We've all done it. Walk into a building supply store and head for the electrical department to buy some electrical wire for a project that we have at home. In most cases, we have no idea what one type wire is from the other. Even more, we couldn't tell the difference from 100-amp wiring and 200-amp wire, let alone the difference between 20-amp and 30-amp wiring. This simple set of facts is enough to make my hair stand up on the back of my neck, fearing the dangers of having an electrical fire at some point.
Maybe it's just to extend a circuit for an additional outlet or two, or maybe it's an underground feed to a swimming pool you just added? In any case, the point is that now you're at the store looking at the wire, which one is the right wire for you? What size wire do I need? Is color important?
Not only are there different types of wiring, both indoor and outdoor wiring, but also underground wiring and specific types, like heat resistant and corrosion-proof wiring. If that isn't enough to distinguish the differences, there is also copper and aluminum wiring. Each has their own unique wire sizes and ampacity-carrying capabilities.
Although aluminum wiring was used in the past, today's homes use copper wiring. Aluminum wiring often heated up under load causing it to become loose in the connections and sometimes caused electrical fires. Those connections already in homes may work forever untouched and not overloaded, but I would advise an electrical upgrade by replacing the wiring to copper.

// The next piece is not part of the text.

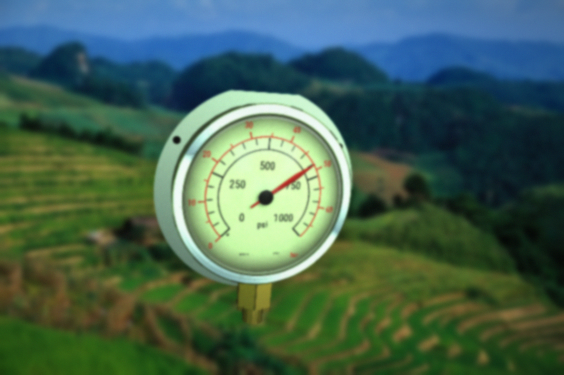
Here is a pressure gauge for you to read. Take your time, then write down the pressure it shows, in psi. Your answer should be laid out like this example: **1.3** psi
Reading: **700** psi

Wire coloring makes the wires look pretty, right? Well maybe, bu the real reason for wire colors is to identify them for their intended uses. The green wire is used for grounding, always! In the past, and I've personally seen this while working on an old school project. The "hot" wires, feeding branch circuits, were actually green in color.
I was taken aback! Everything I had been taught about wire colors was now a red flag and caution was the word working on the circuitry.
When dealing with NM wiring, the colors are normally black and white for two conductor wiring and red, black and white for three conductor wiring. In most cases, the black or black and red are used as hot wires for feeds or traveling conductors. The white is usually neutral, but not in all cases. You see, sometimes the third wire, being the white wire, is used as a "hot' or "switch leg" in the circuit.
In these cases, you need to wrap the end of the wire with electrical tape to identify it as such. This will ensure that no one confuses it use and ties it into the neutral wires. Because just looking at wires is hard if not impossible to distinguish between the different sizes and types, wires have something special on its coating to tell us what the wiring really is.
To help you understand the correct choice, manufacturers have labeled the outer coating of the wire with types and gauges of wire. You see, the insulation covering the wire tells the story about the wire itself. Along with different sizes of wire, there are many types of wire used around the home.
Knowing which type of wire to use is just as important as determining the proper gauge, amperage limit, and the maximum wattage load limit of the electrical wire you choose.